Setelah satu minggu lebih sedikit, rombongan pulang. Tapi, aku nekad. Aku bilang kepada teman yang sudah almarhum itu, “Aku masih betah di sini, belum ingin pulang. Bilang kepada bos, gue masih betah di sini, jangan dipecat dulu.” Haha, untunglah pemredku “cukup gila” untuk membiarkanku runtang-runtung selama sebulan!
Suatu hari, penyanyi senior yang apartemennya aku tumpangi (juga sudah almarhum), “menantangku” memasak.
Dia bilang bosan setiap kali memakan makanan jadi dengan niat: “yang penting perut terisi”. Aku bilang, aku akan coba mengingat-ingat masakan ibuku ditambah dengan improvisasi.
Beberapa blok dari apartemennya ada toko milik orang Viet Nam yang menjual bahan baku masakan Asia yang pasti cocok dengan selera kita. Bahkan, jika beruntung, “Pete aja ada,” kata ia.
Maka, berbelanjalah aku di toko milik orang Viet Nam itu. Kangkung, bumbu-bumbu seperti: bawang merah/putih, cabe merah/ijo, bawang daun, ikan layur kering tak terlalu asin, tahu dan kerupuk. Kangkung aku tumis.
Ikan layur, aku goreng ditingkah dengan cabe ijo dan bawang putih nyemek-nyemek. Kerupuk digoreng dulu (ingat kaya Ibu), sebab jika tahu digoreng dulu lalu menggoreng kerupuk, kerupuknya tak bisa mengembang dengan maksimal.
Lalu, sambal diulek kasar. Waktu itu sang pemilik apartemen sedang ke luar mengurusi kelanjutan kontraknya di kantor sebuah restoran (si akang penyanyi senior itu mencari nafkah di rantau dengan menyanyi sambil bermain piano).
Ketika ia pulang, pas masakanku selesai. Sebelum mencicipi masakanku, enak atau tidak, melihat masakan “kampung halaman” terhidang lengkap: tumis kangkung, ikan layur kering cabe ijo, tahu, kerupuk, sambal dan nasi putih, mengepul-ngepul mengundang selera, si akang terkesima.
“Ini semua kamu yang masak?”… (ya iyalaaah… memang ada dua orang lagi yang tinggal di apartemennya, seorang pemuda dari Medan dan Fiji, menyewa kamar).
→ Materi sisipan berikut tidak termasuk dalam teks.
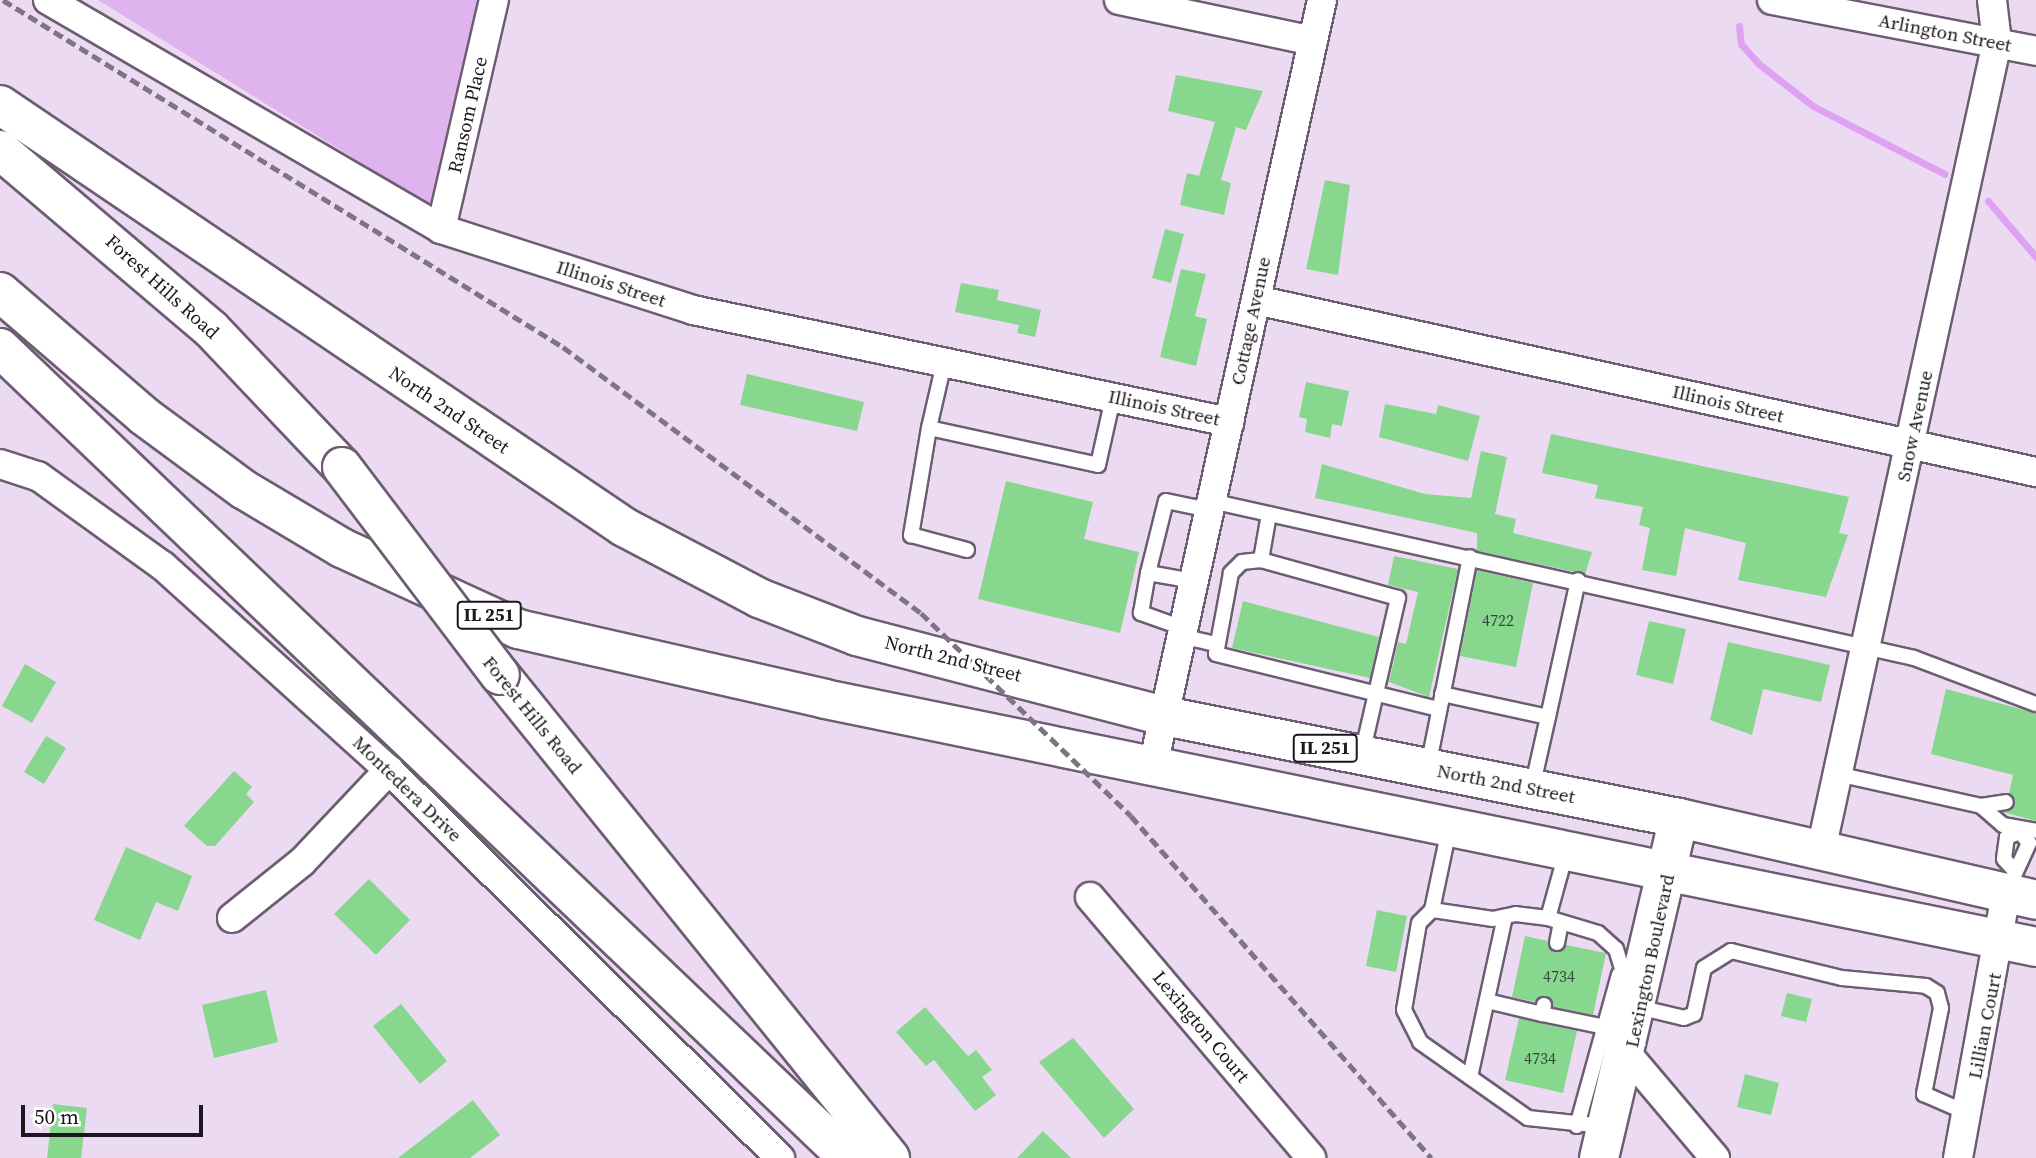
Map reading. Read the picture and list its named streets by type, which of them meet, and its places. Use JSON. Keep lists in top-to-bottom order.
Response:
{
  "streets": {
    "main road": [
      "Forest Hills Road",
      "North 2nd Street",
      "IL 251",
      "Lexington Boulevard"
    ],
    "street": [
      "Arlington Street",
      "Ransom Place",
      "Illinois Street",
      "Cottage Avenue",
      "Snow Avenue",
      "Montedera Drive",
      "Lillian Court",
      "Lexington Court"
    ]
  },
  "crossings": [
    ["Arlington Street", "Snow Avenue"],
    ["Ransom Place", "Illinois Street"],
    ["Illinois Street", "Cottage Avenue"],
    ["Illinois Street", "Snow Avenue"],
    ["Cottage Avenue", "North 2nd Street"],
    ["Cottage Avenue", "IL 251"],
    ["North 2nd Street", "Snow Avenue"],
    ["North 2nd Street", "Lexington Boulevard"],
    ["North 2nd Street", "Lillian Court"],
    ["IL 251", "Lexington Boulevard"],
    ["IL 251", "Lillian Court"]
  ],
  "house_numbers": ["4722", "4734", "4734"],
  "scale_bar": "50 m"
}
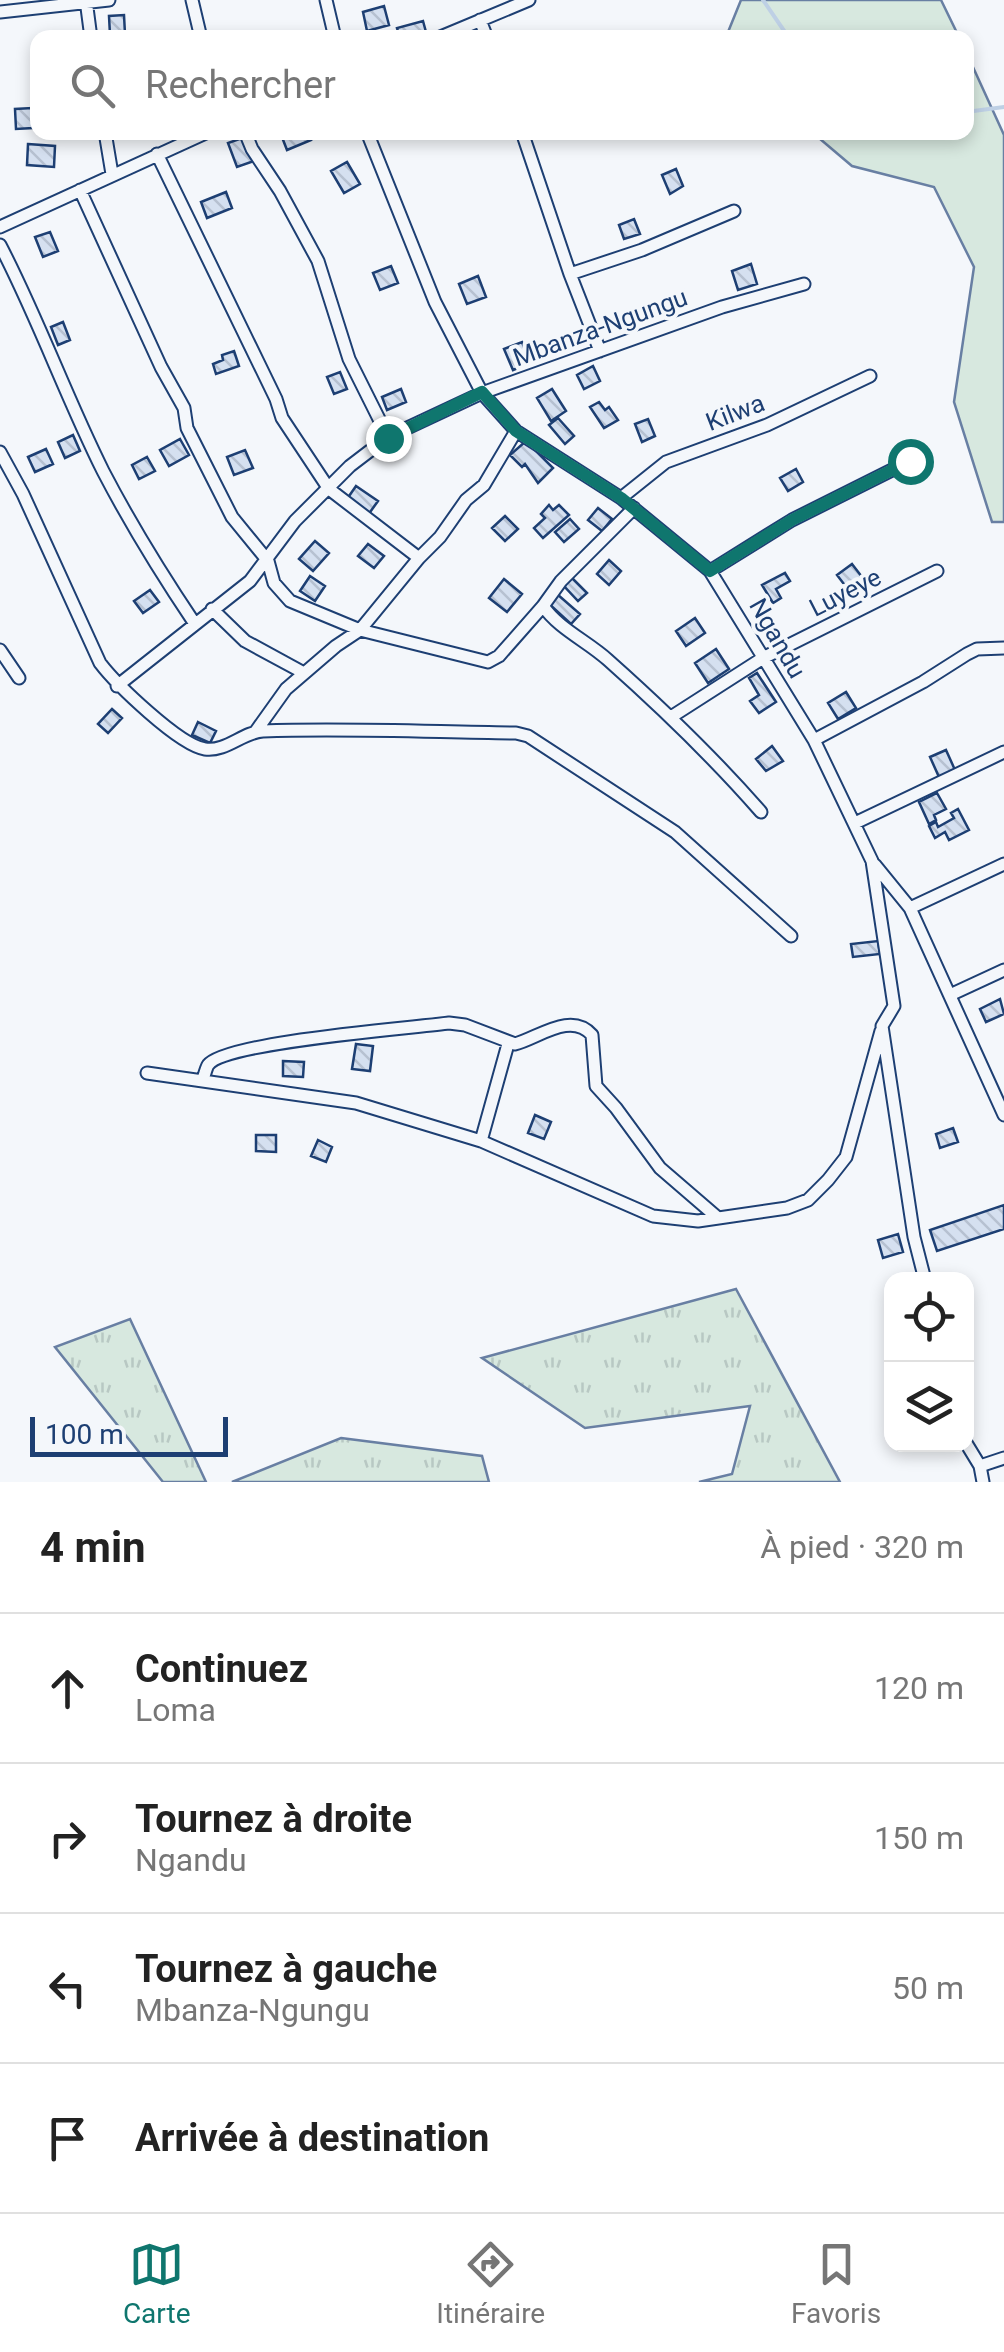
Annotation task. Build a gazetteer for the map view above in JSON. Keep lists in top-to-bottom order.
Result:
{
  "streets": {
    "street": [
      "Mbanza-Ngungu",
      "Kilwa",
      "Luyeye",
      "Ngandu"
    ]
  },
  "crossings": [
    ["Mbanza-Ngungu", "Ngandu"],
    ["Kilwa", "Ngandu"],
    ["Luyeye", "Ngandu"]
  ],
  "scale_bar": "100 m",
  "page": {
    "search": "Rechercher",
    "scale": "100 m",
    "heading": ["4 min", "À pied · 320 m"],
    "list": [
      ["Continuez", "Loma", "120 m"],
      ["Tournez à droite", "Ngandu", "150 m"],
      ["Tournez à gauche", "Mbanza-Ngungu", "50 m"],
      "Arrivée à destination"
    ],
    "nav": ["Carte", "Itinéraire", "Favoris"]
  }
}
“Waaah… ini mah mewaaah. Kamu bisa survive di sini sebagai pengusaha restoran!”
Lalu, kami makan dengan lahap dan-tentu saja seperti orang Indonesia umumnya–berkeringat…
Aku pernah diberitahu bahwa seorang chef itu pasti memiliki jiwa seni. Ada chef yang penampilan penyajian makanannya biasa saja, tapi rasa masakannya huenaak sekali.
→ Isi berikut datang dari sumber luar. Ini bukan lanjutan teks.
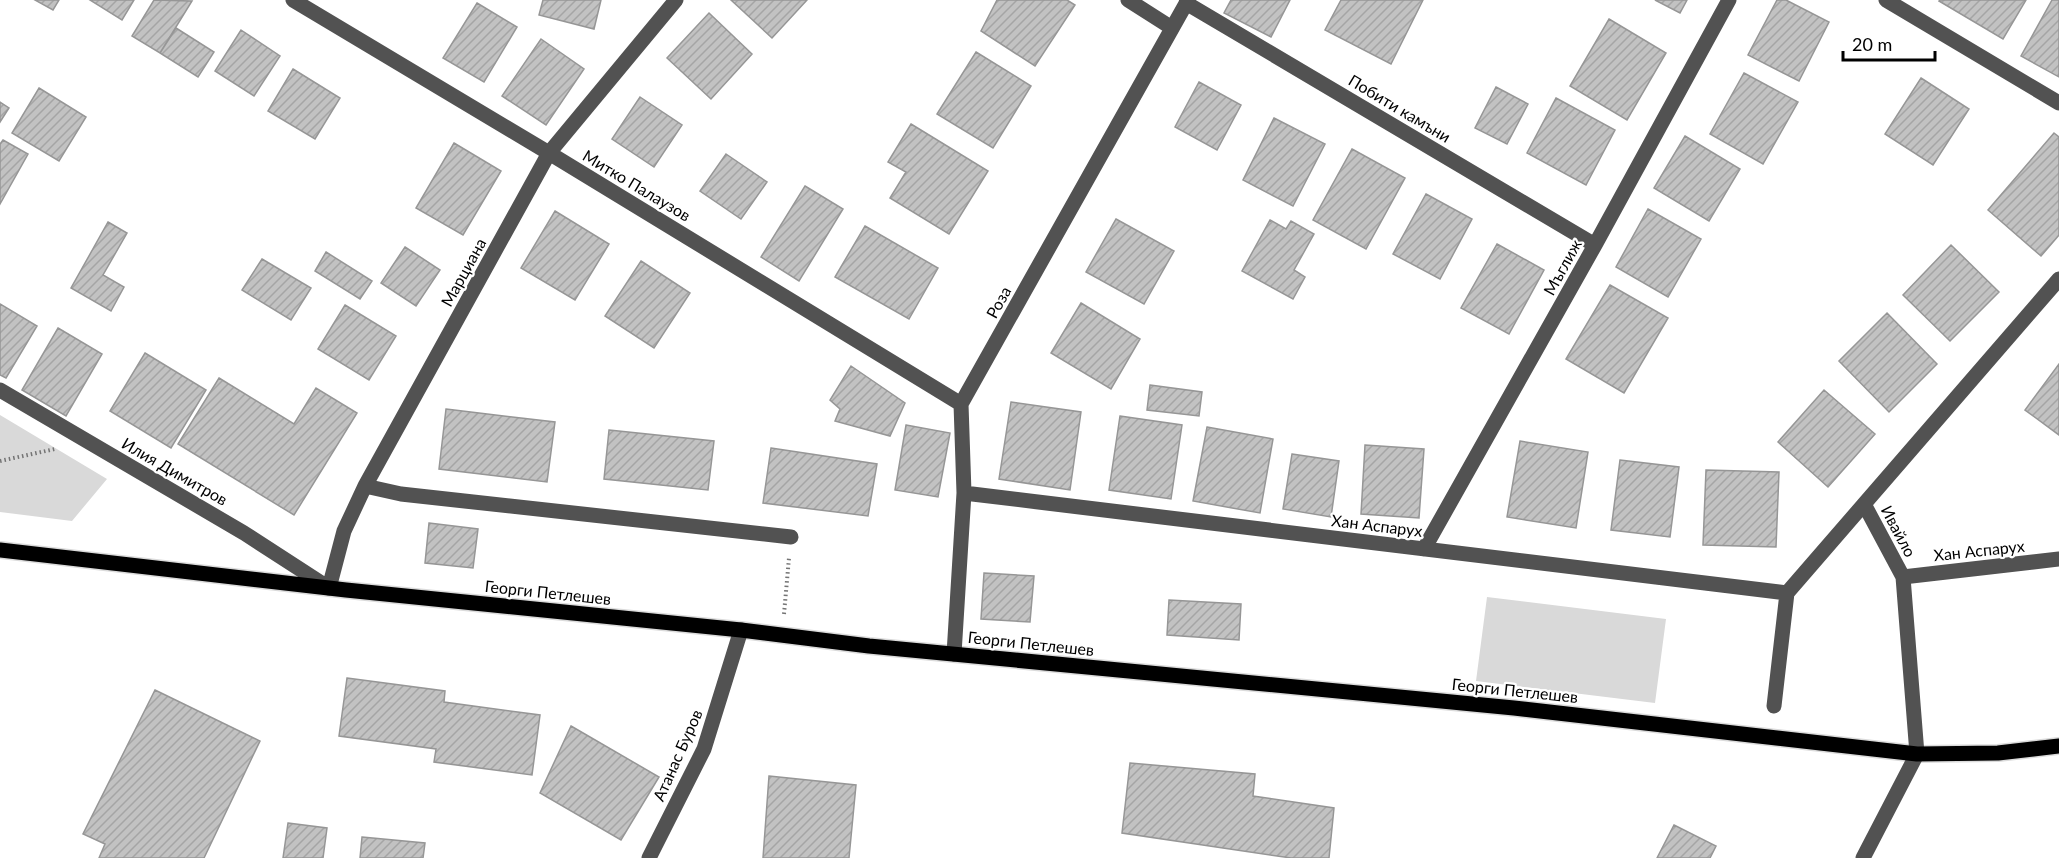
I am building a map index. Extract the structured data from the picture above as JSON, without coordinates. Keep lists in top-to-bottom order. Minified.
{"streets":{"main road":["Георги Петлешев"],"street":["Побити камъни","Митко Палаузов","Мъглиж","Марциана","Роза","Илия Димитров","Хан Аспарух","Ивайло","Атанас Буров"]},"crossings":[["Побити камъни","Мъглиж"],["Побити камъни","Роза"],["Митко Палаузов","Марциана"],["Митко Палаузов","Роза"],["Мъглиж","Хан Аспарух"],["Марциана","Илия Димитров"],["Марциана","Георги Петлешев"],["Илия Димитров","Георги Петлешев"],["Хан Аспарух","Ивайло"],["Ивайло","Георги Петлешев"],["Георги Петлешев","Атанас Буров"]],"scale_bar":"20 m"}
Ada chef yang rasa masakannya standar saja, tapi penampilan penyajiannya artistik.
Nah, menurut istri, masakanku lumayan enak. Tapi, setiap kali memasak, dapur rumah kami jadi:… “Berantakaaan seperti kapal pecah!” (Wah sudah jarang kita dengar ungkapan itu).
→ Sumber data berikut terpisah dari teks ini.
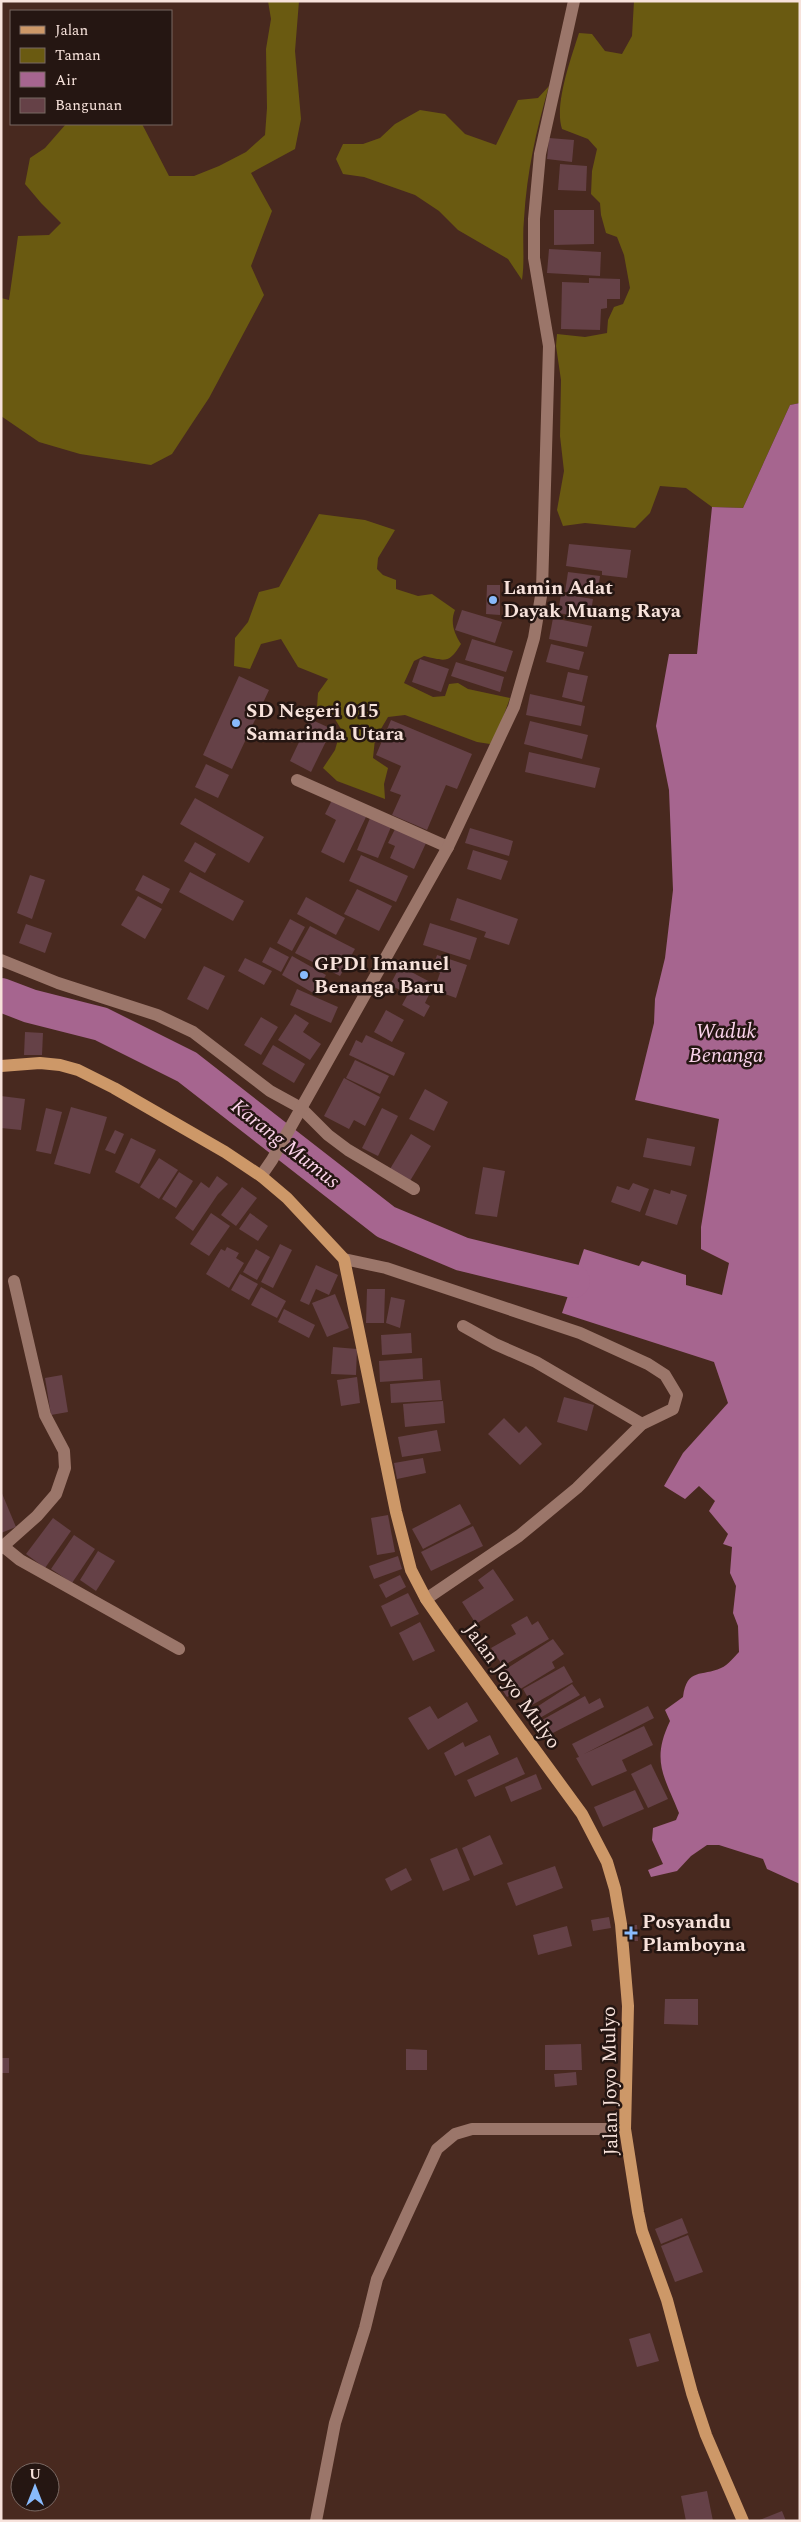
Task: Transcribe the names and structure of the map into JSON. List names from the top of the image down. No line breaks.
{"streets":{"main road":["Jalan Joyo Mulyo"]},"water":["Waduk Benanga","Karang Mumus"],"places":{"other":["Lamin Adat Dayak Muang Raya","SD Negeri 015 Samarinda Utara","GPDI Imanuel Benanga Baru"],"health":["Posyandu Plamboyna"]},"legend":["Jalan","Taman","Air","Bangunan"],"north":"top"}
Beberapa waktu lalu, suatu hari aku kepingin mi instan. Biasanya jika memasak mi instan. Untuk “sugesti menambah gizi” selain putih telur (konon kuning telur banyak kolesterolnya!), biasa aku tambahi: tomat yang banyak, bawang Bombay dan kol atau toge dan nhaa ini yang sedap… teri nasi atau teri Medan sisa semalam.
Ketika hendak mengambil bawang Bombay yang terletak di rak di bawah lemari gantung dapur, aku agak terkesima. Ternyata, dalam semalam atau dua malam, bawang Bombay yang terpotong di tengah itu tumbuh!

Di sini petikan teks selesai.